Let $K/F$ be a field extension, $L/F$ and $M/F$ finite subextensions of $K/F$ and $LM$ the composite of $L$ and $M$. I'm trying to prove that $[LM:F] = [L:F][M:F]$ implies the trivial intersection $L\cap M=F$, and that the converse holds when $[L:F]=2$ or $[M:F]=2$.

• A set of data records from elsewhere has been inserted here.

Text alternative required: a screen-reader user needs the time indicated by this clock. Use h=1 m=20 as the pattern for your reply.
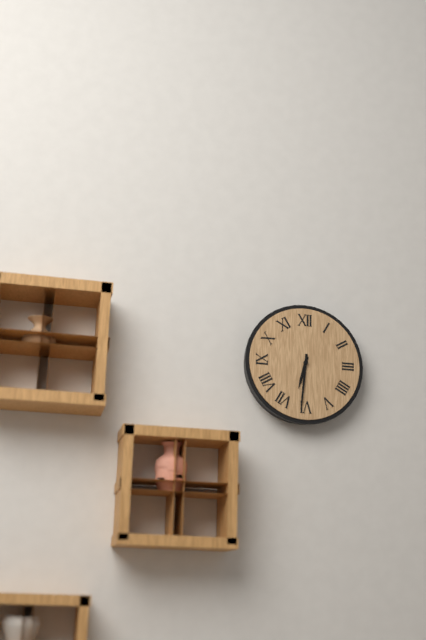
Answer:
h=6 m=31
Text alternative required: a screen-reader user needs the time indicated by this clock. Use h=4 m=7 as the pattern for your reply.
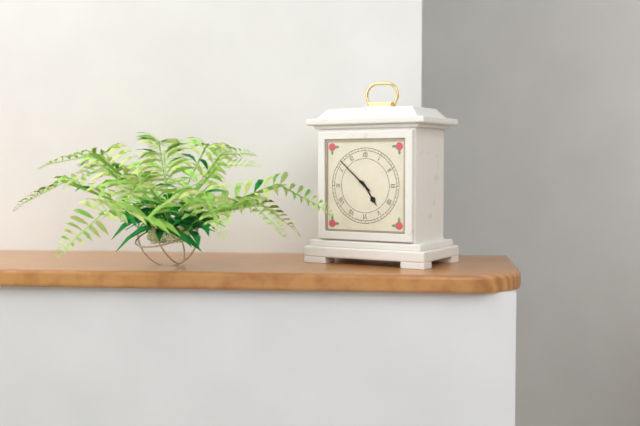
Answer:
h=4 m=52
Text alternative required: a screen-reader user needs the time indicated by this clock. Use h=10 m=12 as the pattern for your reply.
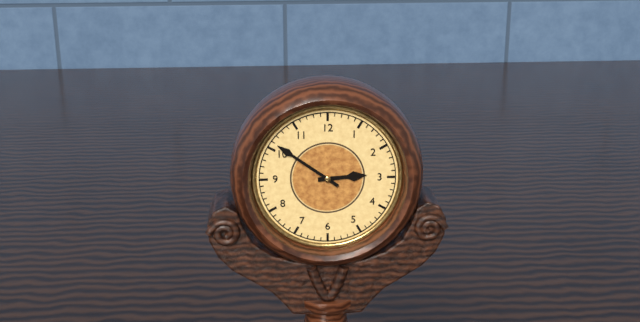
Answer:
h=2 m=51
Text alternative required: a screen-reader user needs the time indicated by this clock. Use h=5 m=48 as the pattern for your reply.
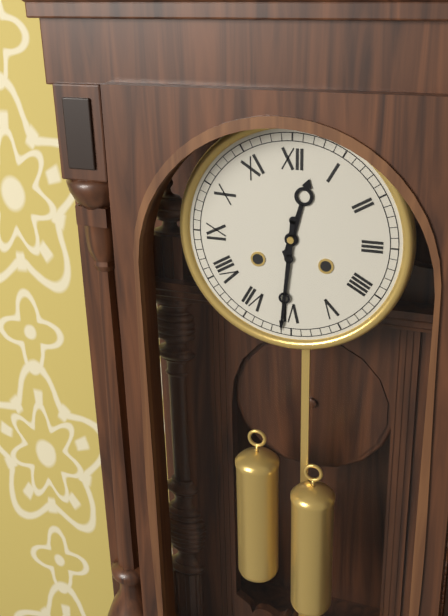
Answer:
h=12 m=31
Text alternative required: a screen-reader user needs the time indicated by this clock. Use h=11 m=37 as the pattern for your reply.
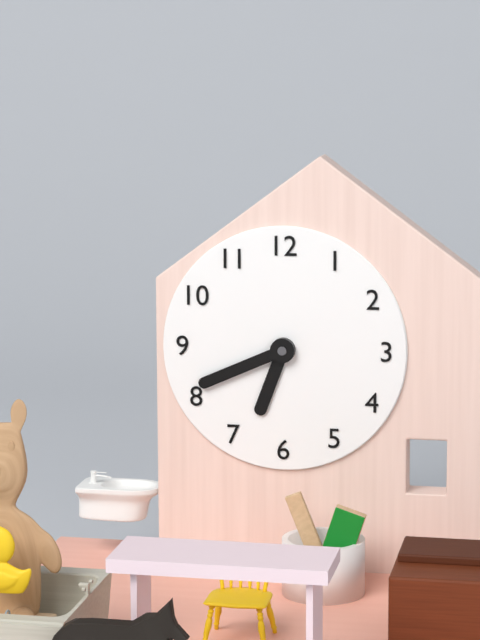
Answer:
h=6 m=41
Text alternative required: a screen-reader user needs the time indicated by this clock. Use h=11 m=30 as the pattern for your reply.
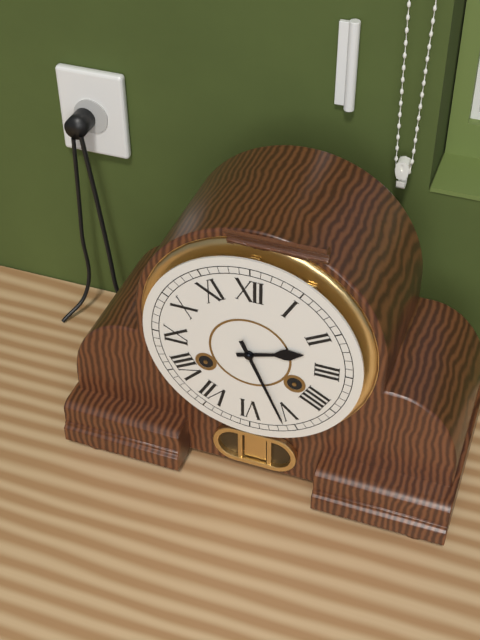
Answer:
h=2 m=26
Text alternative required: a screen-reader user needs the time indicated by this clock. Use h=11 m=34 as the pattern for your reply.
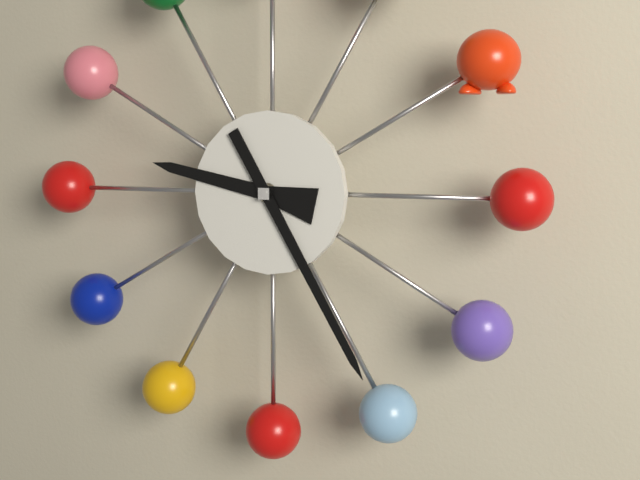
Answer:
h=9 m=25
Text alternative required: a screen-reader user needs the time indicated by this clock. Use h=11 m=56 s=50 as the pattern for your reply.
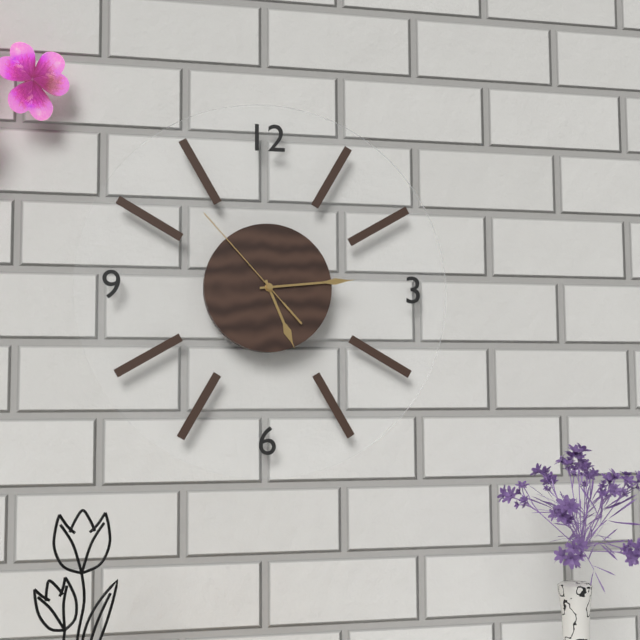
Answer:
h=5 m=14 s=53
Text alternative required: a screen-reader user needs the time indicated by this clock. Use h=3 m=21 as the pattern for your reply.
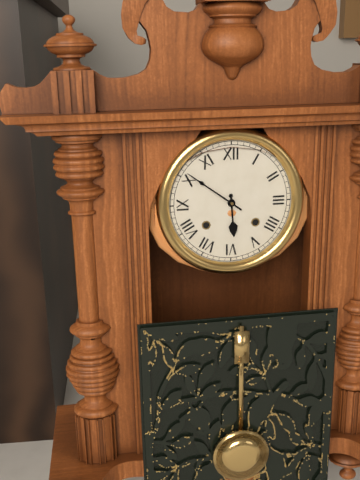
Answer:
h=5 m=51
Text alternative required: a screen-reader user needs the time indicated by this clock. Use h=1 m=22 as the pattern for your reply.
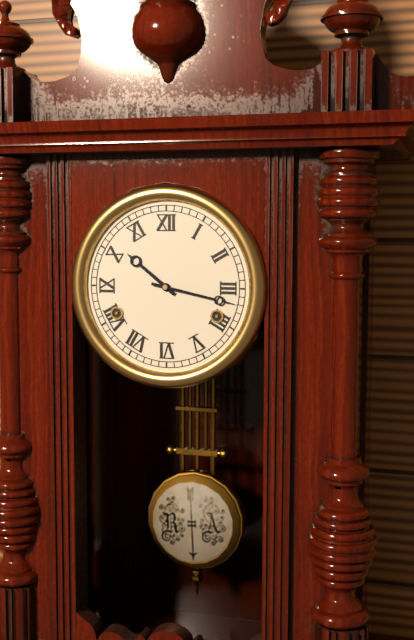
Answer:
h=10 m=17
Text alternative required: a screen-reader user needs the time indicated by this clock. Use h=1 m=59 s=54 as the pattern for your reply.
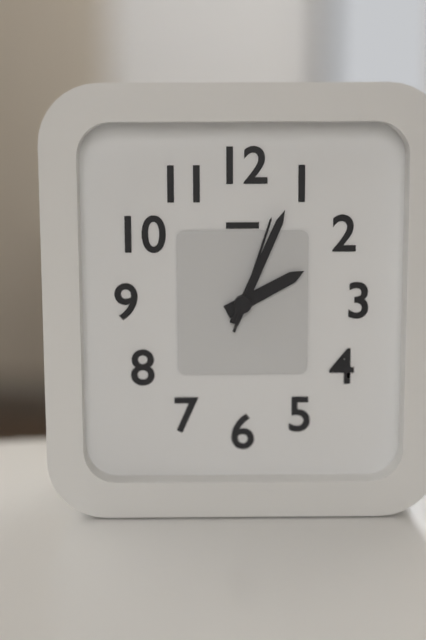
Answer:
h=2 m=4 s=3
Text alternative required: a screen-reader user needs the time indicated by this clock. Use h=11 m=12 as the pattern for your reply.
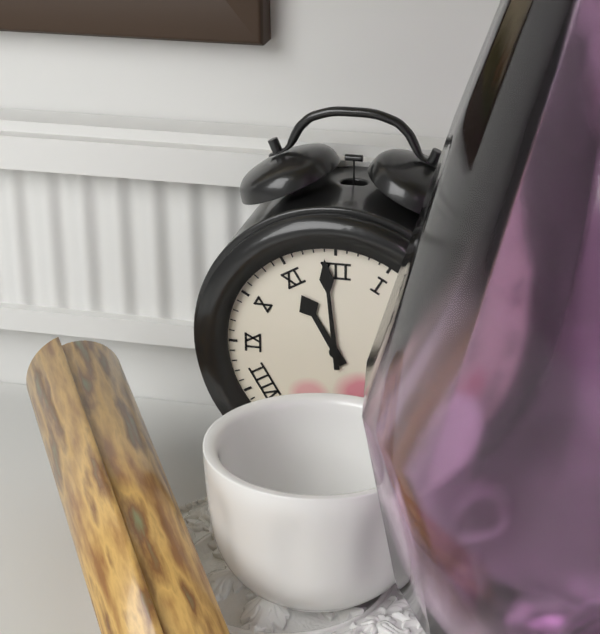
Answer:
h=10 m=59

In order to prove the trivial intersection of the fields, I want to show that $[L\cap M:F]=1$. From the hypothesis, we can obtain $$[LM:L] = [M:F] = [M:L\cap M][L\cap M:F],$$ and $$[LM:M] = [L:F] = [L:L\cap M][L\cap M:F],$$ but I don't if that is usefull for what I'm trying to prove. And I don't know how to prove the converse part. I would appreciate any help you can give me.
I'll draw this diagram of fields in a slightly odd manner, since I'm limited by the MathJax.
$$\require{AMScd}\begin{CD}LM @<<< L \\ @AAA @AAA\\M @<<<L\cap M @<<< F\end{CD}$$
Now we have $$[LM:L]=[M:F]=[M:L\cap M][L\cap M:F],$$ as you've already noted. Note now that $[LM:L]\le [M:L\cap M]$, so that $$[M:L\cap M][L\cap M:F]\le [M:L\cap M],$$ or $$[L\cap M:F]\le 1,$$ which of course implies that $L\cap M=F$.